Il y a quelques jours, Ekaterina Duntsova a annoncé sa candidature sur Telegram. «Aujourd'hui, je partage avec vous une décision importante qui a mûri dans mon cœur depuis longtemps», débute-t-elle. «Parce que j'aime notre pays, et que je veux que la Russie soit un Etat démocratique, prospère et pacifique.»
Des mots qui ne vont probablement pas plaire au chef du Kremlin.
Si elle met le mot «élection» entre guillemets, c'est parce qu'Ekaterina Duntsova sait qu'elle risque d'être emprisonnée pour avoir osé soumettre sa candidature. Sa tentative peut d'ores et déjà s'avérer sans espoir, si Poutine décide de se présenter une nouvelle fois. Ce que tout semble indiquer.
L'exemple éminent d'Alexeï Navalny, l'ennemi juré de Poutine, montre ce qu'Ekaterina risque pour son courage. L'opposant avait bien tenté de se présenter contre Poutine en 2016. Quatre ans plus tard, il a été empoisonné au Novitchok. Aujourd'hui, il purge une peine de 19 ans dans un camp pénitentiaire.

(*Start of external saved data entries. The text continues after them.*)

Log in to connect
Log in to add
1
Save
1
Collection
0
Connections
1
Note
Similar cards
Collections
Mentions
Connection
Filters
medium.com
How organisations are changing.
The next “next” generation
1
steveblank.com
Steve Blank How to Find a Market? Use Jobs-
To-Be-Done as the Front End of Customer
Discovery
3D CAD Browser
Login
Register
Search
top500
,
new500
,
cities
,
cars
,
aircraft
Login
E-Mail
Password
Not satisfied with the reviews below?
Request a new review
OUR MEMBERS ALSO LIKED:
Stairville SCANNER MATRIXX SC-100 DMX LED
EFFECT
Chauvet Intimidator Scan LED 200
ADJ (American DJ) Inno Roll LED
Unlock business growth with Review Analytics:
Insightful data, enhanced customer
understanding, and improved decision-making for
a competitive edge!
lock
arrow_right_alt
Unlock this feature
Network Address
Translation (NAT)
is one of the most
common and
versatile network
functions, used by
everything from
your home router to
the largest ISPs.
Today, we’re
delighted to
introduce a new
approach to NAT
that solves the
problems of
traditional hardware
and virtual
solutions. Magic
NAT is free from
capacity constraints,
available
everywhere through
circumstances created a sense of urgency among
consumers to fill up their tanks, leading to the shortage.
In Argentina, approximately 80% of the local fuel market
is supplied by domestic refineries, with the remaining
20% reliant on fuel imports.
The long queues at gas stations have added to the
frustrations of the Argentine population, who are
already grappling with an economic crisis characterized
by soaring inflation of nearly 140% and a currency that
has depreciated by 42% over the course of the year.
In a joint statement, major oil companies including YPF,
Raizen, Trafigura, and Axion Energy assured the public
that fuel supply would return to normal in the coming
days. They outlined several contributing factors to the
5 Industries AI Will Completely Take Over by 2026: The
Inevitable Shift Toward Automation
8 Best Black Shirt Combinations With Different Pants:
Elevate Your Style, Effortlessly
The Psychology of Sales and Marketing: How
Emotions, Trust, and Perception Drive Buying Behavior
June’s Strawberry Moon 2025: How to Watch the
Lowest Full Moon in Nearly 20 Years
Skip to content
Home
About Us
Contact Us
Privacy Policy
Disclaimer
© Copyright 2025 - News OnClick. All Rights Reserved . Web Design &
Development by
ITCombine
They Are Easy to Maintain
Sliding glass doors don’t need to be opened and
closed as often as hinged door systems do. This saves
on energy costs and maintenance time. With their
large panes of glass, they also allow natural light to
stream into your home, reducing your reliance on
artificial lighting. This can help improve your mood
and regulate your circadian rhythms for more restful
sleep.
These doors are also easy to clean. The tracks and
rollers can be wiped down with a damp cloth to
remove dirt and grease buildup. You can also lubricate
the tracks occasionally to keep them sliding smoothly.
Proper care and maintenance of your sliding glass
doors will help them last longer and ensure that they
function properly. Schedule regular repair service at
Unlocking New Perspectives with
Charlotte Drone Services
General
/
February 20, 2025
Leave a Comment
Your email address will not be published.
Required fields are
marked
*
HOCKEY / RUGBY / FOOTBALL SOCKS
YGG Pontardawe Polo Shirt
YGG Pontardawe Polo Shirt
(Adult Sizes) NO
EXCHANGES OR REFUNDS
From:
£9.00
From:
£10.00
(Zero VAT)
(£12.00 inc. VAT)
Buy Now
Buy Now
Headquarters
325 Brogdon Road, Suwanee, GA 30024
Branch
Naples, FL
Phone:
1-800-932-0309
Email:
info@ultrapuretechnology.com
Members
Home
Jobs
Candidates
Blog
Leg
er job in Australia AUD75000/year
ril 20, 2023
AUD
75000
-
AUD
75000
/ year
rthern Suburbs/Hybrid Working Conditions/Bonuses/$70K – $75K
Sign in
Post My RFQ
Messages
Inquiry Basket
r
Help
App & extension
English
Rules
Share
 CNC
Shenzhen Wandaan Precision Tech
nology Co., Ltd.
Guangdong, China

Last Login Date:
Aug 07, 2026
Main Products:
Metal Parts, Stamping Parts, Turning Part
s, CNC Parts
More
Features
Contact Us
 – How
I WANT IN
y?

Ekaterina Duntsovar, 40 ans, est née à Krasnoïarsk, au fin fond de la Sibérie. Cette mère célibataire de trois enfants a étudié le droit et le journalisme télévisé. Sa fille de 19 ans la soutient dans sa campagne, comme elle l'a déclaré au Moscow Times.
En 2019, elle s'est déjà lancée en politique, devenant députée à la Douma de la ville de Rjev, à environ 200 kilomètres à l'ouest de la capitale russe. Il y a un an, le parlement local a été dissous et la ville a fusionné avec le district. Sa carrière politique a été mise sur pause. Elle coordonne également les équipes locales et volontaires de recherche et de sauvetage à Rjev, qui recherchent des enfants et des adultes disparus, comme on peut le lire sur son site Internet.
«J'élève trois enfants et il est important pour moi de savoir quel genre de pays nous allons leur laisser», écrit Ekaterina Duntsova sur Telegram.
Chacun de ses mots sonne comme une attaque directe contre le dirigeant du Kremlin. Sur son site Internet, ses propos sont encore plus explicites: «Dans cet Etat gigantesque, tout est décidé par une seule personne. Les "interventions militaires" sur le territoire d'Etats voisins conduisent inévitablement à l'isolement et à la dégradation des relations».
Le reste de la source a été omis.